** Opening Information provided block **

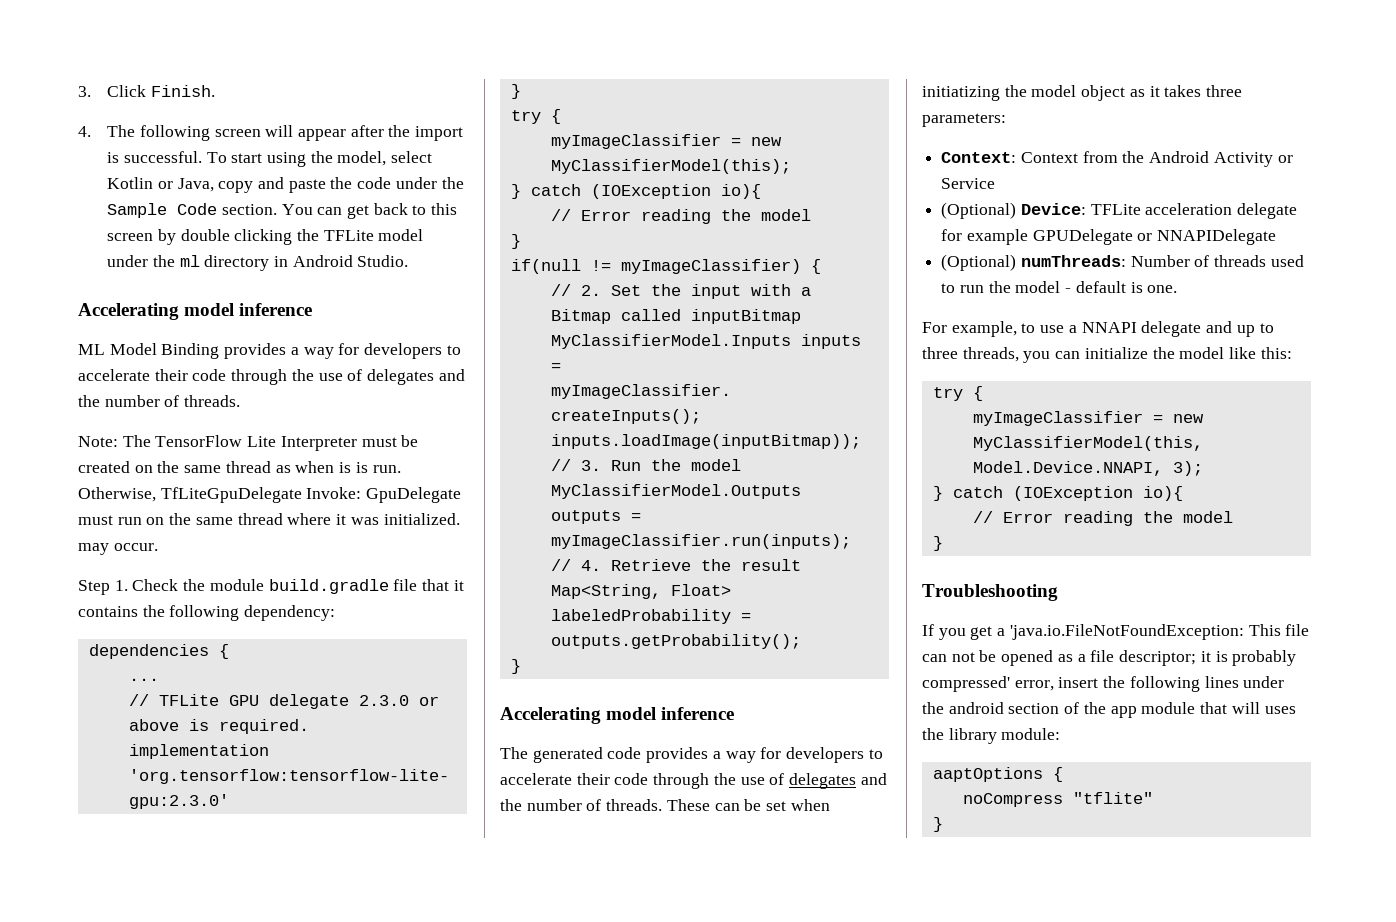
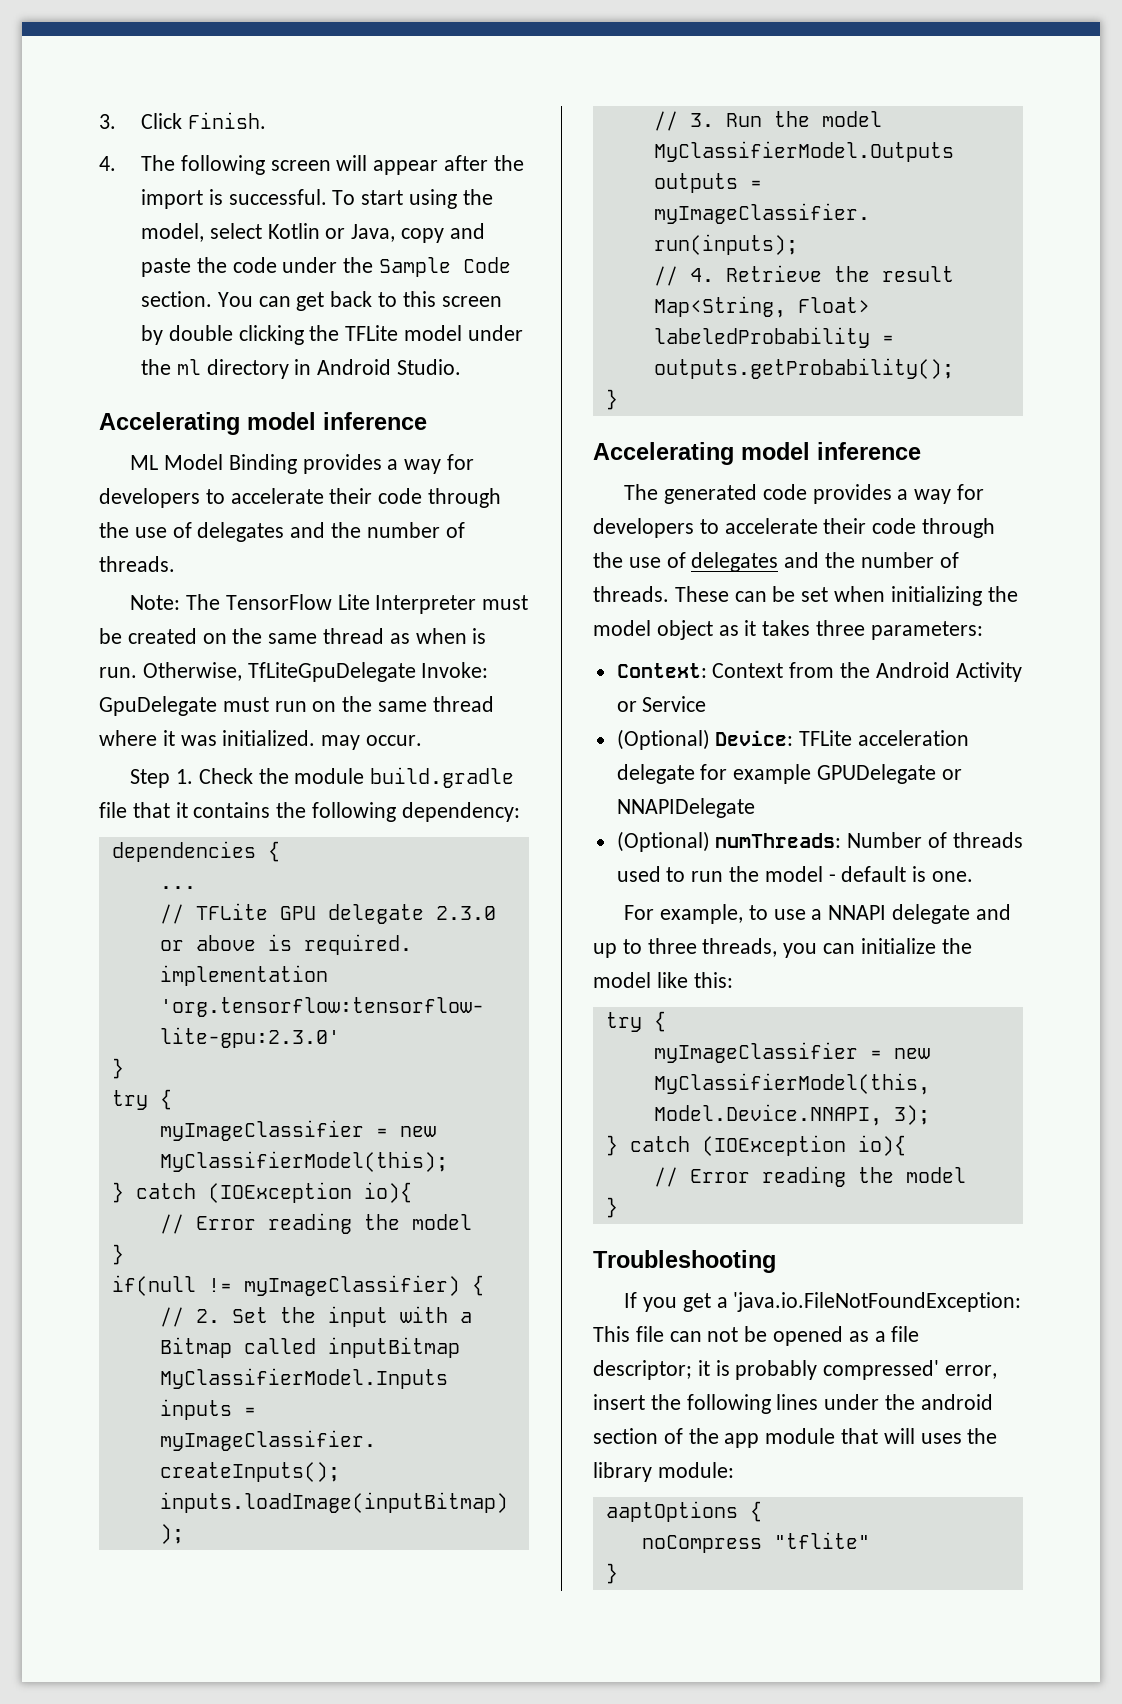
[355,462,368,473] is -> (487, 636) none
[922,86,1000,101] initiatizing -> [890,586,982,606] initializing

** Closing Information provided block **
** Opening Information provided block **

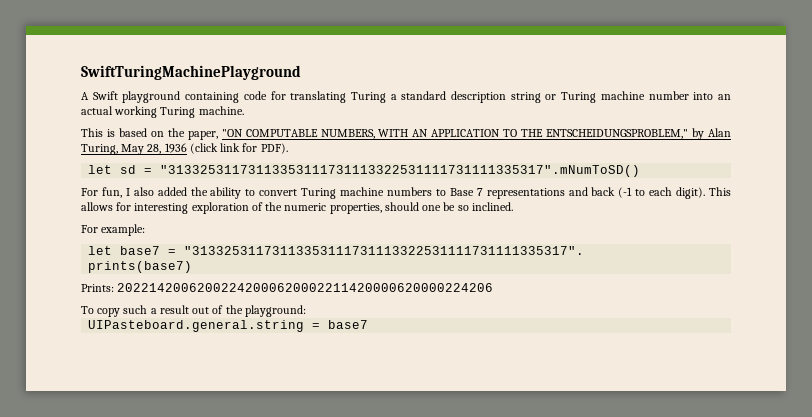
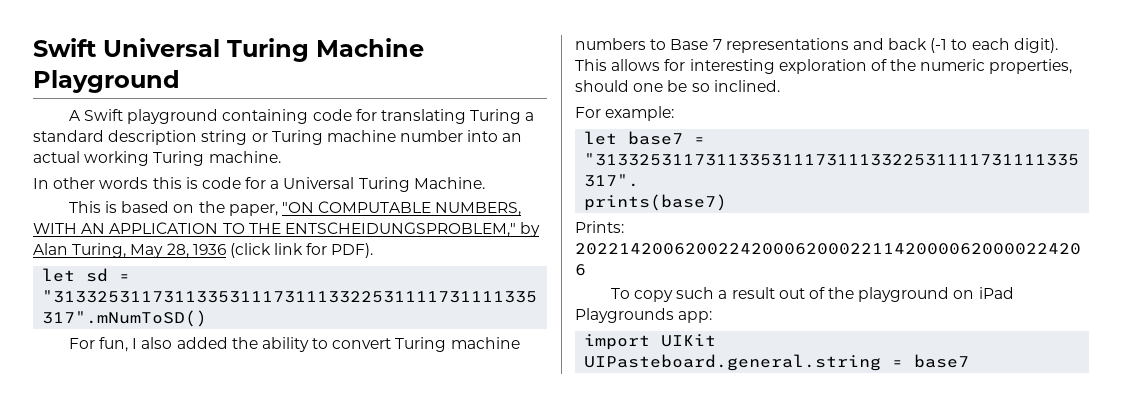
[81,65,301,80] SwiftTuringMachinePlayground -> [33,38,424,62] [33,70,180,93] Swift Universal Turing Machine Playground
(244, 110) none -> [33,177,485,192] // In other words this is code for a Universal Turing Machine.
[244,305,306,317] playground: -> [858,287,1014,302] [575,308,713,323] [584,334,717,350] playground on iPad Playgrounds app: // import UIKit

** Closing Information provided block **

Exercise: The exact lines of the material above starting at the one that contains "[355,462,368,473] is -> (487, 636) none" and ending at the one that contains "[922,86,1000,101] initiatizing ->" are what to retype; leave out everything else.

Result of this task:
[355,462,368,473] is -> (487, 636) none
[922,86,1000,101] initiatizing -> [890,586,982,606] initializing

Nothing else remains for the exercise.